Bank of England governor Andrew Bailey has said officials would suspend quantitative tightening in times of market turmoil and a very clear timetable of sales would be made transparent.

Emergency measures

Policy makers have already been forced to expand the scope of emergency measures to add inflation-linked bond debt to purchases in an effort to stop “fire-sale dynamics”. 

While that initially sparked a rally in bonds, long-dated yields have begun rising again, following a record surge in real yields earlier this week.

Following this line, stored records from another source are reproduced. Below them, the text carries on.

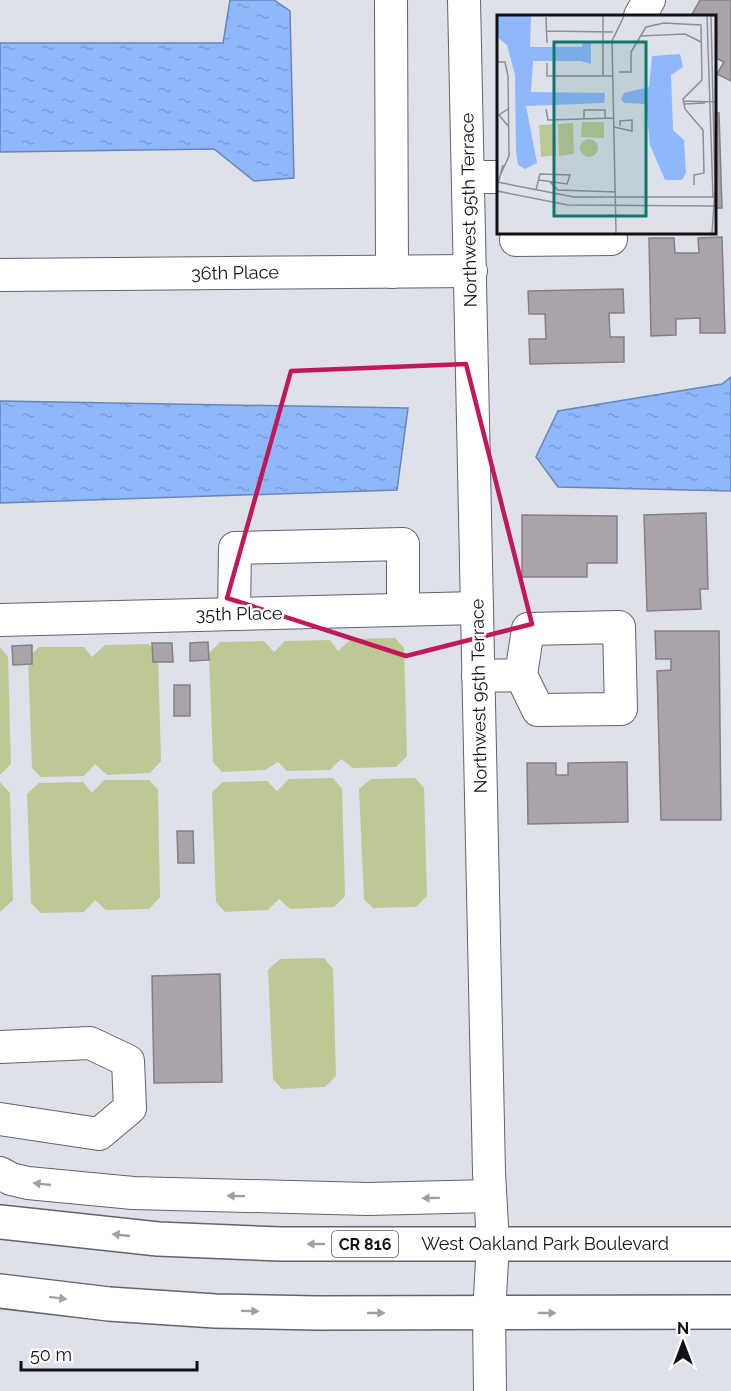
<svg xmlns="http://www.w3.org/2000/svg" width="731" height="1391" viewBox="0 0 731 1391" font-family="Raleway,sans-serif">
  <defs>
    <pattern id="water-ripples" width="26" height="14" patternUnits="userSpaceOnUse" patternTransform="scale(1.5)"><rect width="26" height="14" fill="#8eb7fc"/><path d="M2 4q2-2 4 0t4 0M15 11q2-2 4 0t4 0" fill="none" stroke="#799cd7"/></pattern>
  </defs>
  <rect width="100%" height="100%" fill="#dfe1ea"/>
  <g fill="#bec894">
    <path d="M395 638 404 648 407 756 396 767 353 768 341 759 330 770 287 771 278 762 265 770 222 772 213 762 209 653 220 642 264 641 274 652 285 641 330 640 338 651 351 639Z"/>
    <path d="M149 644 158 654 161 761 150 773 107 775 95 764 84 776 41 777 32 768 28 658 39 647H84L92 657 105 645Z"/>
    <path d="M0 647 8 657 11 764 0 775Z"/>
    <path d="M333 778 342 789 345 896 334 907 290 909 279 899 268 910 225 912 216 902 212 792 223 782 267 781 277 791 289 779Z"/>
    <path d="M415 778 424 788 427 896 416 907 373 908 364 899 359 789 371 779Z"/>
    <path d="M104 780H149L158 790 160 897 149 909 106 910 95 900 84 912 41 913 31 903 27 794 39 783 83 782 92 793Z"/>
    <path d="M0 782 10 793 13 900 0 912Z"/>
    <path d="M324 958 333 969 336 1076 325 1087 282 1089 273 1079 268 970 280 959Z"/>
  </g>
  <g fill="url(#water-ripples)" stroke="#6986b7" stroke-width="1.5">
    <path d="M230 0H274L290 11 294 178 254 181 214 149 0 152V43H223Z"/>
    <path d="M731 377V491L558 487 536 457 558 411 722 384Z"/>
    <path d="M0 401 408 408 397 490 0 503Z"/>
  </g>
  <g fill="#aaa3aa" stroke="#857f86" stroke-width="1.5">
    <path d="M700 0H731V81L717 74 724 62 714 57V16H691Z"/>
    <path d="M714 113H719L722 208H714Z"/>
    <path d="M722 237 725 333H700V318L676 319V335L651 336 649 238H674L675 253H699L698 238Z"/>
    <path d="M623 289 624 313H609L610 337H624V362L530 364 529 339H546L545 314H529L528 291Z"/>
    <path d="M706 513 708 589H700L701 609 647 611 644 515Z"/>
    <path d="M522 515 617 516V563H587V577H522Z"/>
    <path d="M655 631H719L721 820H661L657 671 671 670V659H656Z"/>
    <path d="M208 642 209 660 190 661V643Z"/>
    <path d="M152 643H172L173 662H153Z"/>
    <path d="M32 645V664L13 665 12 646Z"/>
    <rect x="174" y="685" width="16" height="31"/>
    <path d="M627 762 628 822 528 824 527 763H556V775H568V763Z"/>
    <path d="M177 831H193L194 863H178Z"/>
    <path d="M220 974 222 1082 154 1083 152 976Z"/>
  </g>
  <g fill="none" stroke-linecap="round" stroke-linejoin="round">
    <defs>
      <g id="minor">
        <path d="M391 0 392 272"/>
        <path d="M464 0 489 1172 493 1244 489 1313 490 1391"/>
        <path d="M640 16 649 0"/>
        <path d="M468 177H498"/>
        <path d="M516 240 611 239 610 232"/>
        <path d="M0 275 471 271"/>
        <path d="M234 614 235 548 403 544V609"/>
        <path d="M0 620 477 608"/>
        <path d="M478 676 521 675 538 710 621 709 619 627 528 629 521 675"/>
        <path d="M0 1047 90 1043 128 1061 130 1108 99 1134 0 1119"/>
        <path d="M0 1173 11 1179 28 1183 133 1193 368 1199 490 1196"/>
      </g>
      <g id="major">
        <path d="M0 1222 158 1239 281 1244H731"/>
        <path d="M0 1291 109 1304 215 1311 317 1313 731 1312"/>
      </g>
    </defs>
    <use href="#minor" stroke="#62636c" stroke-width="34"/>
    <use href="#major" stroke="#62636c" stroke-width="36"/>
    <use href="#minor" stroke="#fff" stroke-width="32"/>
    <use href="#major" stroke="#fff" stroke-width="33"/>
  </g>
  <defs><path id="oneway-solid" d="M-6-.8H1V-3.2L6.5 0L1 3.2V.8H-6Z" transform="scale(1.5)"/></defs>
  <g fill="#a0a0a1">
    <use href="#oneway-solid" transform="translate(42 1184) rotate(-174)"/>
    <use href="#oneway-solid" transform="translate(236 1196) rotate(-179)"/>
    <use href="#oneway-solid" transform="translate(431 1198) rotate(179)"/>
    <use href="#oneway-solid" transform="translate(121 1235) rotate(-174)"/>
    <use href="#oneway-solid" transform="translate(316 1244) rotate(-180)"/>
    <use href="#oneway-solid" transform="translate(58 1298) rotate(7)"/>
    <use href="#oneway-solid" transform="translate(250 1311) rotate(1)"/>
    <use href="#oneway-solid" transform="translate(376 1313)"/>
    <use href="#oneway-solid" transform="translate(547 1313)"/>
  </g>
  <path fill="none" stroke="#c2185b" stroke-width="4.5" stroke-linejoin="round" d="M466 364 532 624 406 656 227 598 291 371Z"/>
  <g text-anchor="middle" stroke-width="5" stroke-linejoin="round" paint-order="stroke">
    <rect fill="#fff" stroke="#59595b" stroke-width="1.5" x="332" y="1231" width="66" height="26" rx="4.5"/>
    <g font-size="16" font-weight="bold" fill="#121215">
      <text x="365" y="1250">CR 816</text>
    </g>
    <g font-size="18" fill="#121215" stroke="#fff">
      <text transform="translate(469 210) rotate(-91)" y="6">Northwest 95th Terrace</text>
      <text transform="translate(235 273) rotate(-1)" y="6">36th Place</text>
      <text transform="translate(239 614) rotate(-1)" y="6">35th Place</text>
      <text transform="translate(479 696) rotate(-91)" y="6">Northwest 95th Terrace</text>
      <text x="545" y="1250">West Oakland Park Boulevard</text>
    </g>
  </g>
  <g transform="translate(497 15)">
    <rect width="219" height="219" fill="#dfe1ea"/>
    <path d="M107 107V123L84 122 85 107ZM76 108 77 139 62 141 61 109ZM58 109 59 140 44 142 42 110ZM83 133a9 9 0 1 1 18 0a9 9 0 1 1-18 0Z" fill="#bec894"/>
    <path d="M0 1H34L33 32H85L86 27 94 28V49L84 46H36L34 77 108 78 107 88 29 91 40 148 28 154 21 150 19 137 18 60 10 30 0 22ZM183 39 186 52 174 60 176 115 187 125 189 158 185 165H168L153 130 149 89 127 88 124 84 127 78 152 72 155 41Z" fill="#8eb7fc"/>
    <path fill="none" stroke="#8d8e95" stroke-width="1.5" d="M106 1V61M210 1 216 182M214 1 218 175 215 218M49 2 50 28M49 16 116 17M143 21 188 19 204 27M0 47H8L11 61 12 141 2 163M50 48V61H116M122 57H134V37L149 12 167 8 204 10 205 65 186 84 188 94 206 115 207 158 197 160V170M186 86 219 87M187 89 208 88M11 94 2 100 11 111M49 94 51 105 117 103M87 104V95H108V103M117 112 135 116V105L123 106V111M52 166 61 175 119 177M0 167 77 182H219M0 172 6 150M39 175 43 159 73 160 70 169 42 165M0 176 71 190 219 191M119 218 115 26 127 1"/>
    <path fill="#0f766e" fill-opacity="0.15" stroke="#0f766e" stroke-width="3" d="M57 27H149V201H57Z"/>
    <rect width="219" height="219" fill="none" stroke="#121215" stroke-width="3"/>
  </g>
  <g transform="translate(683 1343)" stroke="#ffffff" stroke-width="4.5" paint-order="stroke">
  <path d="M0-4.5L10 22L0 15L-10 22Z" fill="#121215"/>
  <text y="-9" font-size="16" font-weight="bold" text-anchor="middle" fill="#121215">N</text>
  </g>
  <path d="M21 1361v9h176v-9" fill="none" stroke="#121215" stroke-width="3"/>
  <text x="30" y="1361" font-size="18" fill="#121215" stroke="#ffffff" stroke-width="4.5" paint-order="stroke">50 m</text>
</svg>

Many pension funds want the central bank to keep buying bonds beyond this week, an industry association said.

“If the market is already shifting yields aggressively higher with the BoE in the market on the buying side, how will the market deal with an active QT programme, where a pre-defined size will have to be pushed into the market?” said Peter Schaffrik, global macro strategist at RBC Capital Markets.

Altaf Kassam at State Street Global Advisors said it was unlikely policy makers would stick to the plans for quantitative tightening that would involve selling ÂŁ10bn in bonds per quarter.

Prior to the postponement of bond sales, officials had repeatedly stressed there would be a high bar for delaying the start, with only “very distressed” market conditions warranting a change of plan. It could argue those terms have been met.

Thirty-year gilt yields rose at one stage on Tuesday to 4.76%, the highest since a spike on September 28 that triggered the Bank of England's first intervention. 

The bond sales are meant to start on October 31, the same day  chancellor Kwasi Kwarteng is set to release a medium-term fiscal plan. Current borrowing proposals would see record gilt supply hitting the market in coming years, according to some estimates.